9. Berantem

474 81 3
                                    

---- Zona Baper ----
Harap waspada⛔

Sepeninggalan dari cafe, Alice terus berjalan sambil menikmati pemandangan malam sekitarnya. Ia berharap dengan cara itu awan panas yang mengelilingi otaknya bisa hilang.

Kalau dipikir-pikir malam ini terasa menyenangkan sekaligus mengesalkan. Saat di rumah tadi ia begitu bahagia karena diajak jalan-jalan bersama sang kakak, namun nyatanya hal itu terjadi sangat singkat ditambah endingnya ia ditinggalkan.

Ia tidak menyalahkan Jey yang ingin mengantar pulang Jane, ia hanya menyayangkan sebab ia bukanlah prioritas untuk sang kakak. Mau bagaimana pun rasa suka Jey pada Jane masih tersisa, dan ia paham semua itu.

'ARGHH!'

Alice mengacak rambutnya kesal. Ia berhenti sejenak untuk menenangkan diri. Ia pun duduk di kursi jalan yang disediakan pemerintah untuk masyarakat.

Cewek itu menatap gedung megah di seberang sana yang menjulang tinggi seolah bisa mencapai langit.

"Gue mirip kayak gedung tinggi itu. Gue yakin deh tuh gedung percaya diri bisa menggapai langit, tapi nyatanya enggak. Sejengkal pun mustahil untuk si gedung berada di sisi langit."

Baiklah, sepertinya ia semakin melantur tidak jelas. Sekali lagi Alice mengacak rambutnya kesal. Kemudian ia memilih menelungkupkan kepala di sela tangan yang sudah bertumpu pada paha.

Biarkan ia menangis sendiri sebentar saja. Karena ia tidak terbiasa menangis di depan orang lain.

'Brak! Brak!'

Beberapa menit berlalu, tiba-tiba cewek itu mendengar suara keributan samar yang tak jauh dari tempatnya duduk. Ia pun langsung mendongak, Alice usap bekas air matanya kemudian menolehkan pandangan ke sekeliling untuk mencari sumber suara.

Dan benar saja, di depan sana ada seseorang yang sedang main jotos-jotosan dengan beberapa orang berbadan besar. Alice semakin menyipitkan matanya. Kala si cowok nyaris tersungkur akibat pukulan mendadak dari salah satu lawan, tanpa pikir panjang ia berlari untuk membantunya.

'Bruk!'

Alice berhasil menumbangkan satu. Cewek itu melirik ke si cowok yang terkejut, tapi kondisi sekarang tidak memungkinkan mereka untuk saling melemparkan pertanyaan.

Alhasil keduanya bersikap siap melawan. Pria berotot besar berjumlah 3 langsung menyerang Alice dan cowok itu secara bersamaan.

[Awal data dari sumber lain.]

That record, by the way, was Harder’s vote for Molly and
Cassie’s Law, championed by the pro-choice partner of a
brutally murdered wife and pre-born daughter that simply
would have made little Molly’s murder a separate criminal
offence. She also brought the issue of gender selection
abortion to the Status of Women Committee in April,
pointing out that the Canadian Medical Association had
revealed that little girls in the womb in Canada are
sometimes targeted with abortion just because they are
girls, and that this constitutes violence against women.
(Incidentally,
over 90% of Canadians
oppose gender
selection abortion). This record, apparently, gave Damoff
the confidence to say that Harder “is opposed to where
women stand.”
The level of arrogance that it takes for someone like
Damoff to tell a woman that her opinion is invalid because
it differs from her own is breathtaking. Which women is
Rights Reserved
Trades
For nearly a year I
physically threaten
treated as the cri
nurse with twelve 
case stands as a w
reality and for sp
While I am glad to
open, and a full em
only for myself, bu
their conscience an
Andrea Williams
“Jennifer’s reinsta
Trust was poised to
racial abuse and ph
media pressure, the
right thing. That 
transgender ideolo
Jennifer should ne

"Satu lawan satu napa!" Alice berteriak sambil melepaskan pukulan dan tendangan.

Dari kecil hingga sekarang ia sudah mempelajari beladiri karate hingga bisa mendapatkan sabuk hitam. Jadi, ia tidak merasa kesusahan melawan meski lawannya bertubuh 2 kali lipat lebih besar darinya.

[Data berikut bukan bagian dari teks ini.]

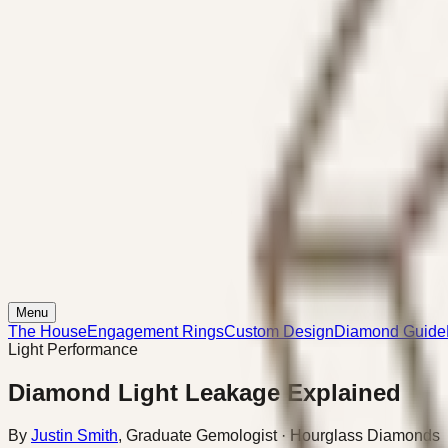
Menu
The House
Engagement Rings
Custom Design
Diamond Guide
Light Performance
Diamond Light Leakage Explained
By
Justin Smith
,
Graduate Gemologist
· Hourglass Diamonds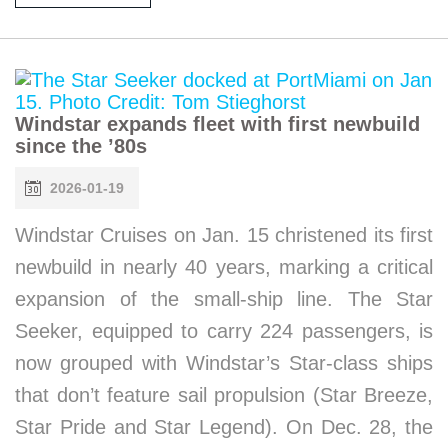
Windstar expands fleet with first newbuild
since the ’80s
2026-01-19
Windstar Cruises on Jan. 15 christened its first
newbuild in nearly 40 years, marking a critical
expansion of the small-ship line. The Star
Seeker, equipped to carry 224 passengers, is
now grouped with Windstar’s Star-class ships
that don’t feature sail propulsion (Star Breeze,
Star Pride and Star Legend). On Dec. 28, the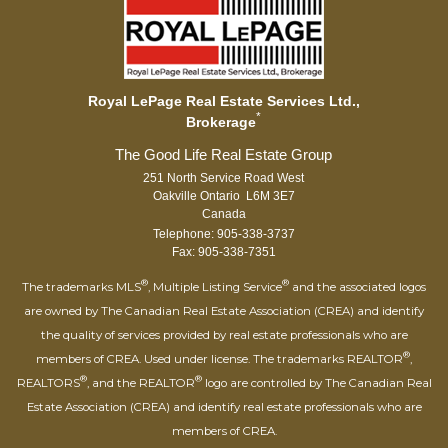
Royal LePage Real Estate Services Ltd.,
*
Brokerage
251 North Service Road West
Oakville Ontario L6M 3E7
Canada
Telephone: 905-338-3737
Fax: 905-338-7351
®
®
The trademarks MLS
, Multiple Listing Service
and the associated logos
are owned by The Canadian Real Estate Association (CREA) and identify
the quality of services provided by real estate professionals who are
®
members of CREA. Used under license. The trademarks REALTOR
,
®
®
REALTORS
, and the REALTOR
logo are controlled by The Canadian Real
Estate Association (CREA) and identify real estate professionals who are
members of CREA.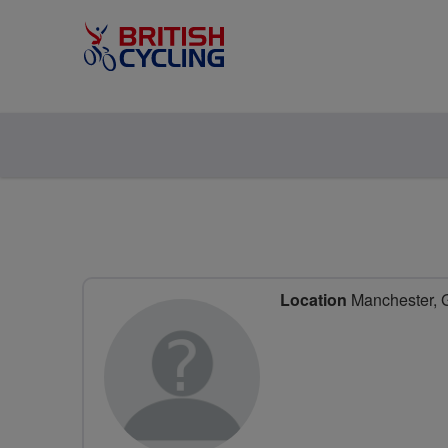
Location
Manchester, G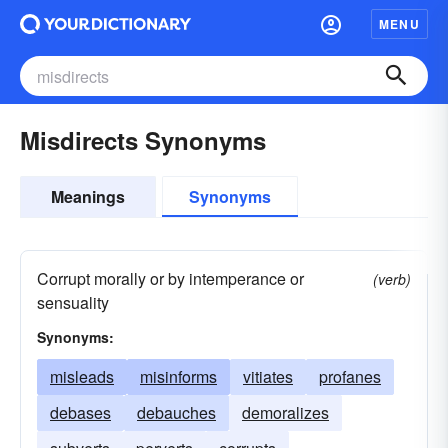
MENU
Misdirects Synonyms
Meanings
Synonyms
Corrupt morally or by intemperance or
(verb)
sensuality
Synonyms:
misleads
misinforms
vitiates
profanes
debases
debauches
demoralizes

Apalagi lawannya melawan secara asal penting kena. Alice bisa memastikan kemenangan untuk dirinya dan orang asing itu.

'Bruk!'

'Syut!'

'Sret!'

'Brak!'

"Pergi gak lo! Atau gue bikin lo nyesel!" Alice mantap sangar ke 3 orang yang sudah tergeletak tak berdaya dengan luka-luka berdarah di sekitar wajah.

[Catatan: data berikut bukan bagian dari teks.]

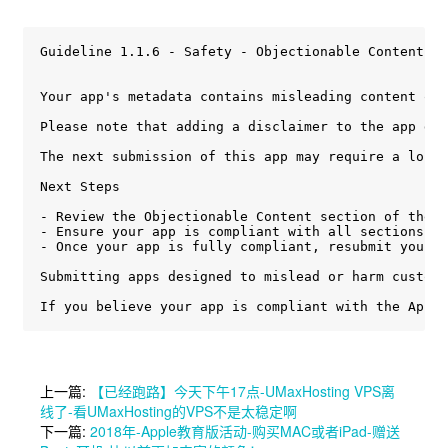
Guideline 1.1.6 - Safety - Objectionable Content

Your app's metadata contains misleading content or 
Please note that adding a disclaimer to the app des
The next submission of this app may require a longe
Next Steps

- Review the Objectionable Content section of the A
- Ensure your app is compliant with all sections of
- Once your app is fully compliant, resubmit your a
Submitting apps designed to mislead or harm custome
If you believe your app is compliant with the App S
上一篇:
【已经跑路】今天下午17点-UMaxHosting VPS离
线了-看UMaxHosting的VPS不是太稳定啊
下一篇:
2018年-Apple教育版活动-购买MAC或者iPad-赠送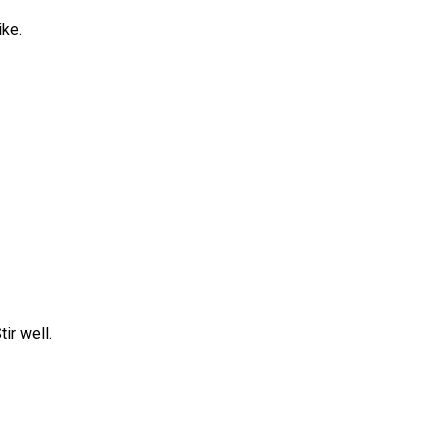
ike.
ir well.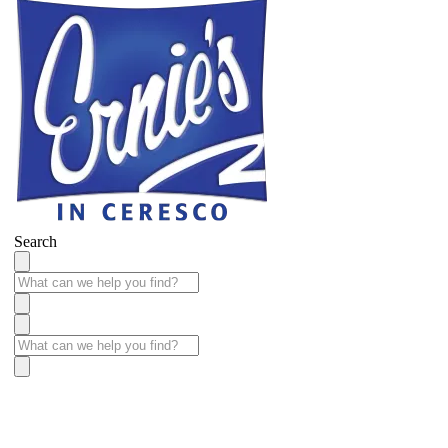
Search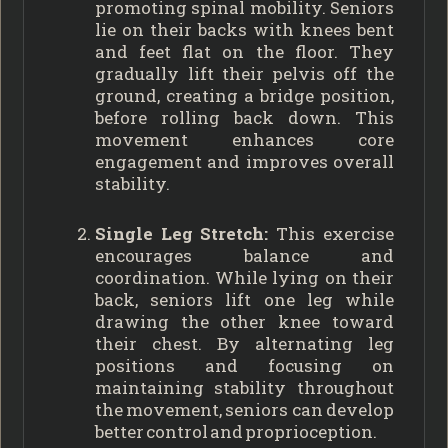
promoting spinal mobility. Seniors
lie on their backs with knees bent
and feet flat on the floor. They
gradually lift their pelvis off the
ground, creating a bridge position,
before rolling back down. This
movement enhances core
engagement and improves overall
stability.
Single Leg Stretch:
This exercise
encourages balance and
coordination. While lying on their
back, seniors lift one leg while
drawing the other knee toward
their chest. By alternating leg
positions and focusing on
maintaining stability throughout
the movement, seniors can develop
better control and proprioception.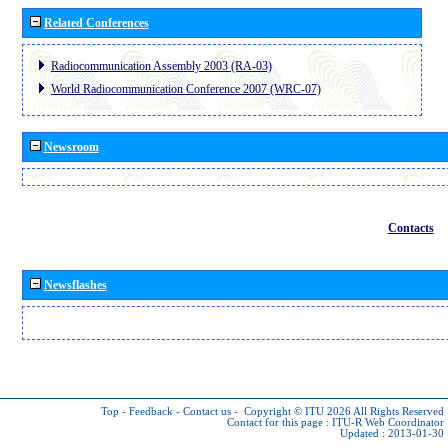
Related Conferences
Radiocommunication Assembly 2003 (RA-03)
World Radiocommunication Conference 2007 (WRC-07)
Newsroom
Contacts
Newsflashes
Top
-
Feedback
-
Contact us
-
Copyright © ITU 2026
All Rights Reserved
Contact for this page :
ITU-R Web Coordinator
Updated : 2013-01-30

Karena takut dan tidak lagi bisa melawan, mereka langsung lari terbirit-birit.

Akhirnya di tempat itu hanya tersisa mereka berdua.

"Lo gapapa?" tanya Alice kemudian. Lukanya dibanding luka cowok itu tentu lebih parah luka si cowok. Sepertinya pertarungan barusan bukan pertarungan yang pertama.

"Gapapa, thanks udah nolongin," balasnya yang langsung berlalu pergi menuju motor yang terparkir tak jauh dari tempat mereka berkelahi.

Alice menaikkan sebelah alisnya, berakhir gitu aja nih? Tuh cowok memang sudah bilang terimakasih, tapi Alice penasaran akan sesuatu.